We can determine if a file is the Main/Server Certificate if it looks similar to the example above, as it will include your unique organizational information that was provided in the CSR used to obtain the certificate originally.

7. Remove a Private Key password:¶

SSL Private keys must be unencrypted and non-password protected on our platform. You can use the following OpenSSL command to remove a private key password:

openssl rsa -in [file1.key] -out [file2.key]

The result should generate a non-encrypted version of your private key. 

Convert between formats:¶

SSL files must be in PEM format in order to be installed on our platform. Common file extensions that are within the PEM format include .pem, .crt, .cer, and .cert.
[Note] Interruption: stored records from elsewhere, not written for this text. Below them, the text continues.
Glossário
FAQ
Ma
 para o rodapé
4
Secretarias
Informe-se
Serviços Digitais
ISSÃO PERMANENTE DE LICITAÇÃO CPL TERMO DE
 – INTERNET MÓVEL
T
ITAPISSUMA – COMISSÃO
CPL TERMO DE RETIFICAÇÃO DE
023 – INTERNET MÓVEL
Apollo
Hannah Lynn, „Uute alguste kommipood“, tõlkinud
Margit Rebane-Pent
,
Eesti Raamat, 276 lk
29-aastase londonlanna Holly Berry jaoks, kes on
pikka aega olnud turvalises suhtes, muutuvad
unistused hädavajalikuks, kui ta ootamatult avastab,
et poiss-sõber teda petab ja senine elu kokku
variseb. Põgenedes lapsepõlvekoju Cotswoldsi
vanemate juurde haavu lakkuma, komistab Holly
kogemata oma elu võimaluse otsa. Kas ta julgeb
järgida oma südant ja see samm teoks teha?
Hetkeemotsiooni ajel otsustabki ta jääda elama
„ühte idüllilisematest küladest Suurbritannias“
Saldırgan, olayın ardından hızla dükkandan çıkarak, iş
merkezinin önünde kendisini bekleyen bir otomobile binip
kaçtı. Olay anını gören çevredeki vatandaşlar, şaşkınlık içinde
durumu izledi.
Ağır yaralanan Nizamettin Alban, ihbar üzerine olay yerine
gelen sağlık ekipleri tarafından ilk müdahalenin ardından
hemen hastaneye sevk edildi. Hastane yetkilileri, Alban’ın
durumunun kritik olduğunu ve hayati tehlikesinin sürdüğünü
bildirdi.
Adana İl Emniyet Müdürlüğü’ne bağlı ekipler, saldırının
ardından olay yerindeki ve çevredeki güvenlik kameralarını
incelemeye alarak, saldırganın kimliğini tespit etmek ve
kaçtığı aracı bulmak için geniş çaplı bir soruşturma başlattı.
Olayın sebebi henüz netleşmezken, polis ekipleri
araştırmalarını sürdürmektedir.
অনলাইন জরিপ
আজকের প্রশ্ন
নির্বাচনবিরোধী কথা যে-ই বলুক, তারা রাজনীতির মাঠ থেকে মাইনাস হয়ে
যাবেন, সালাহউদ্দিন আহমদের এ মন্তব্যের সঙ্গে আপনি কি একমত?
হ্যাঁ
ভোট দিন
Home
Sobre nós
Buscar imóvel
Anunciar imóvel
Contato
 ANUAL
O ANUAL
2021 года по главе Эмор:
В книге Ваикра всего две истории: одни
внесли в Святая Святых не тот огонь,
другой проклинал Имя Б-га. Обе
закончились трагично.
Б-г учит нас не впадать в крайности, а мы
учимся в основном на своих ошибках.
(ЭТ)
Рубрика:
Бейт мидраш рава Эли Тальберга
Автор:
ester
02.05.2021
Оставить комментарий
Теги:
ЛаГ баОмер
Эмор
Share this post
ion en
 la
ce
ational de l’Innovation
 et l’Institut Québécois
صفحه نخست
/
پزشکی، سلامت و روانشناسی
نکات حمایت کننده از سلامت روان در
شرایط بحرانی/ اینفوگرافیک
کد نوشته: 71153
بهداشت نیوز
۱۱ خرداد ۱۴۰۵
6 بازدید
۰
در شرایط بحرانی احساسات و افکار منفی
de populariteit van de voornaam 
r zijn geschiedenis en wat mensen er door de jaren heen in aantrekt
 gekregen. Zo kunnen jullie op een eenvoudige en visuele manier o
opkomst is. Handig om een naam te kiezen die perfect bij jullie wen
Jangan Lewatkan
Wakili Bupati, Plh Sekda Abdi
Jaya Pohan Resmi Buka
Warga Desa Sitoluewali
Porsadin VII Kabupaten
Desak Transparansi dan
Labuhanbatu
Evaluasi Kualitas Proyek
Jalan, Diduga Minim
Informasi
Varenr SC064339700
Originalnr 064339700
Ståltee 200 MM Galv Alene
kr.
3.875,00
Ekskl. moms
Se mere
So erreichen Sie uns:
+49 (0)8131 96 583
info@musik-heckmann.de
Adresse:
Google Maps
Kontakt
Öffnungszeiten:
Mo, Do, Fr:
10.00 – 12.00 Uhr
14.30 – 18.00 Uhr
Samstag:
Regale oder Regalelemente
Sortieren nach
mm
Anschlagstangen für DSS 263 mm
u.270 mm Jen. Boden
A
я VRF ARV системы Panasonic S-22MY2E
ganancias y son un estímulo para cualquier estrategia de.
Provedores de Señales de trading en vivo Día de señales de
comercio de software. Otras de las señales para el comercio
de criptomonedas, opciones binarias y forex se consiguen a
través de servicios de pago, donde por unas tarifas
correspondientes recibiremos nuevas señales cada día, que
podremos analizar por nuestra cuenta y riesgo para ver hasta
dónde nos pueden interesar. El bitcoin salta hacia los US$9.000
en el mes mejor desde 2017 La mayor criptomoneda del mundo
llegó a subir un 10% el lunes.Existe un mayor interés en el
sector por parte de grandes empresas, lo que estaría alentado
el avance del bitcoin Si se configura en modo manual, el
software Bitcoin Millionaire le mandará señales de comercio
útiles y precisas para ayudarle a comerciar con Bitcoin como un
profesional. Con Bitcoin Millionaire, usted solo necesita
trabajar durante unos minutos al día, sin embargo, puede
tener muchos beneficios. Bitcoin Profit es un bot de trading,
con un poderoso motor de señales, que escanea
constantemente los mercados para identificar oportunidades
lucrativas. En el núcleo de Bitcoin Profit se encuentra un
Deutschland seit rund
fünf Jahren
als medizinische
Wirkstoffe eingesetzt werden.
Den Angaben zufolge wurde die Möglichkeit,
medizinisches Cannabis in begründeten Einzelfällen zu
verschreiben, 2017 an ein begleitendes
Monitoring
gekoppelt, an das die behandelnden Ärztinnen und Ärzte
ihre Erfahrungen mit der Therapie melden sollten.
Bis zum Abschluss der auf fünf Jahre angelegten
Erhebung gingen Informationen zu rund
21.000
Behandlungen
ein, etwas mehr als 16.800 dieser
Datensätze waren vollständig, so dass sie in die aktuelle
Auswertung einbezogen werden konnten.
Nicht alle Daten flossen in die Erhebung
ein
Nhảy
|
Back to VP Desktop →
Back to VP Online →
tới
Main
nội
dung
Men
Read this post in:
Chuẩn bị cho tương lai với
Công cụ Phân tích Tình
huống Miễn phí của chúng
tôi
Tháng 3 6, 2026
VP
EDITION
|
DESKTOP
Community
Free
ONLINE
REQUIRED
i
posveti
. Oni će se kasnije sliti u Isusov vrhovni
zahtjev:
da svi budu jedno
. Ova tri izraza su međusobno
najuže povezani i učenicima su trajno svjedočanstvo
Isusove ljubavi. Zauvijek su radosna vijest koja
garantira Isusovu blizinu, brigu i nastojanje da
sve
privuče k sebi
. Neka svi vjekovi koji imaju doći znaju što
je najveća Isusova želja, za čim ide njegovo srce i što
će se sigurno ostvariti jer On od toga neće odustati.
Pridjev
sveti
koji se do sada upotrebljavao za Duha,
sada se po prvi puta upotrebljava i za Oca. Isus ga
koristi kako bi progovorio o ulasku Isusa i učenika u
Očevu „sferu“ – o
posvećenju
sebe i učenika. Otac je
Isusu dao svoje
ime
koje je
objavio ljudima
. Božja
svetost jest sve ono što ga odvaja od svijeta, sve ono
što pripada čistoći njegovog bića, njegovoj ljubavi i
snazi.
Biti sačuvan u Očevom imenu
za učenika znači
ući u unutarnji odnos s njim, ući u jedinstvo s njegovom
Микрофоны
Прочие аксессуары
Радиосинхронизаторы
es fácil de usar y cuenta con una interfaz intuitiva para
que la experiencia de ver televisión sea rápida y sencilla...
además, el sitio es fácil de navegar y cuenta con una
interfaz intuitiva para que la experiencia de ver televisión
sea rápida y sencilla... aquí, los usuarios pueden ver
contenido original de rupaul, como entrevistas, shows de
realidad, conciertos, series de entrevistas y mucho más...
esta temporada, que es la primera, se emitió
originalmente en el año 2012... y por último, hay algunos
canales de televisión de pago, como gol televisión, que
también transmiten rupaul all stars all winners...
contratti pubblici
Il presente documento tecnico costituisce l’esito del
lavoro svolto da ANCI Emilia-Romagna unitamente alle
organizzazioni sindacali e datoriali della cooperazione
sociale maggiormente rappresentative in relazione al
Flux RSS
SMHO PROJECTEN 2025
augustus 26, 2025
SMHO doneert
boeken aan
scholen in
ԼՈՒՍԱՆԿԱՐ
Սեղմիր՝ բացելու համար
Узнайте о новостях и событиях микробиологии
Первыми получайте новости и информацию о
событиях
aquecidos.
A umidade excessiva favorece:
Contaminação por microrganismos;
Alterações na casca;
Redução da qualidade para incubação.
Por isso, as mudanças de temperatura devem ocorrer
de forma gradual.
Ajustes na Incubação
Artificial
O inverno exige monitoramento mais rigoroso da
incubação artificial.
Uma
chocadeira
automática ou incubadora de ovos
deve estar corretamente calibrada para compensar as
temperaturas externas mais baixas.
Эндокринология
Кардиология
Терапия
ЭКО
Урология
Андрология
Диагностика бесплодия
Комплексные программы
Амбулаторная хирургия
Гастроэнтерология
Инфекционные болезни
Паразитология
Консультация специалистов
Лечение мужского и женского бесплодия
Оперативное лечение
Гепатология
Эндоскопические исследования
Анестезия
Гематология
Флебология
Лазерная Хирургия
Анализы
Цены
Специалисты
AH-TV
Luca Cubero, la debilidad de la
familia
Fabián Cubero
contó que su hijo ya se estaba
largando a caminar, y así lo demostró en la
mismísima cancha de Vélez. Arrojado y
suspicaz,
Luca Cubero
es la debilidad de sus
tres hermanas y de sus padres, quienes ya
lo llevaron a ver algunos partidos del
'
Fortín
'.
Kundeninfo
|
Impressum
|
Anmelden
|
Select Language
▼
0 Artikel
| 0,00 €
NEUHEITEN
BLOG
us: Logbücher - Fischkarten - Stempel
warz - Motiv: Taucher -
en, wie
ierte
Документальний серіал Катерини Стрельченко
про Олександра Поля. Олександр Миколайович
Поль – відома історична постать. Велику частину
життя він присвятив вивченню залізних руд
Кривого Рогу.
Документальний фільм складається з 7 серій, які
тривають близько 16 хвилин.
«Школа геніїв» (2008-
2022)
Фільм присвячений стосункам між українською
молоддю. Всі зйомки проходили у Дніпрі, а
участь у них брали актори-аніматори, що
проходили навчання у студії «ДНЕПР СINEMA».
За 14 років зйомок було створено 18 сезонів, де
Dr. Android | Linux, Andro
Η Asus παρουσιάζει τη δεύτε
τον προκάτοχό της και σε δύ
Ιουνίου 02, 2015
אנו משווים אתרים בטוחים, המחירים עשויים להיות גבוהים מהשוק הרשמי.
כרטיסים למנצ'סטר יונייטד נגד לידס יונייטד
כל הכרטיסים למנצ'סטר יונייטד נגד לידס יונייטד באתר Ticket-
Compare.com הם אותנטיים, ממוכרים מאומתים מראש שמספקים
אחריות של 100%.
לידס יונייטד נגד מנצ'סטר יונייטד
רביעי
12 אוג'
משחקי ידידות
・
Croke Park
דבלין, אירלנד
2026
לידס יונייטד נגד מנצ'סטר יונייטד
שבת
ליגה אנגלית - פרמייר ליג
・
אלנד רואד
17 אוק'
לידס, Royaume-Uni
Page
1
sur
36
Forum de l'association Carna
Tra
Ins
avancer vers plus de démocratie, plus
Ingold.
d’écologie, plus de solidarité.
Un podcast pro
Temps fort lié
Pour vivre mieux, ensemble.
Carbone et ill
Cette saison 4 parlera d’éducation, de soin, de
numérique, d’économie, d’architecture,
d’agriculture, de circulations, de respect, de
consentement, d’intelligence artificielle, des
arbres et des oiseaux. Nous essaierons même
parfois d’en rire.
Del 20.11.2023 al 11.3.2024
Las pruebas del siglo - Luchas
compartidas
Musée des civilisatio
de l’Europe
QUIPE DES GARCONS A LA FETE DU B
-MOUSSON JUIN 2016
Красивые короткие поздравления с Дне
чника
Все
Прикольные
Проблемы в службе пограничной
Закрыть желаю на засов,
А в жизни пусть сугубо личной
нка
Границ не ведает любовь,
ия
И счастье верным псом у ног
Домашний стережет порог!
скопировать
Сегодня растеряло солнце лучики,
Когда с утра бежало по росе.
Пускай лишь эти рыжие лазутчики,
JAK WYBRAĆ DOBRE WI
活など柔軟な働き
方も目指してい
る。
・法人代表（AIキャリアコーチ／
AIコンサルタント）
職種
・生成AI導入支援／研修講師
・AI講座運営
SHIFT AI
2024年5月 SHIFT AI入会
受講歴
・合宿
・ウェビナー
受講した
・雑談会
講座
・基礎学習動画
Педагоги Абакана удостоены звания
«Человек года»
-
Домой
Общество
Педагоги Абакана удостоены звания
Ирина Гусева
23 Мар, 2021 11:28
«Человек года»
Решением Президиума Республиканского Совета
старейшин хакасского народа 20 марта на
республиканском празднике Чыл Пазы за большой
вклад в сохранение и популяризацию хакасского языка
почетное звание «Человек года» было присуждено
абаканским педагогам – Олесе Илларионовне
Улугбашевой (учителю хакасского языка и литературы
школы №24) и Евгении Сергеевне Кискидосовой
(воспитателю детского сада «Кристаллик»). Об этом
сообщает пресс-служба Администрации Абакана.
You can read more about the PEM format here: What is a Pem file and how does it differ from other OpenSSL Generated Key File Formats?  

If you need to convert the format of your SSL files to PEM, please use the following commands:

• Convert PFX to PEM

  copy

  openssl pkcs12 -in certificate.pfx -out certificate.cer -nodes

• Convert P7B to PEM

  copy

  openssl pkcs7 -print_certs -in certificate.p7b -out certificate.cer

• Convert DER to PEM

  copy

  openssl x509 -inform der -in certificate.cer -out certificate.pem

   

External Validation (Once Installed and Activated)¶

The following are some tools to validate SSL certificates once installed on the Acquia Cloud platform and activated. If you have doubts about the veracity of the validation, please file a Support case with us and we can help look into it. Note that we can't always guarantee these tools will always work or return the correct information.

• SSL Checker will simulate what browsers of the web take as your certificate and displays information about it. Be sure to check in all of your domains and subdomains you intend to cover.
• A command line tool can display the same information.
  • It requires installation that Acquia Support cannot assist with.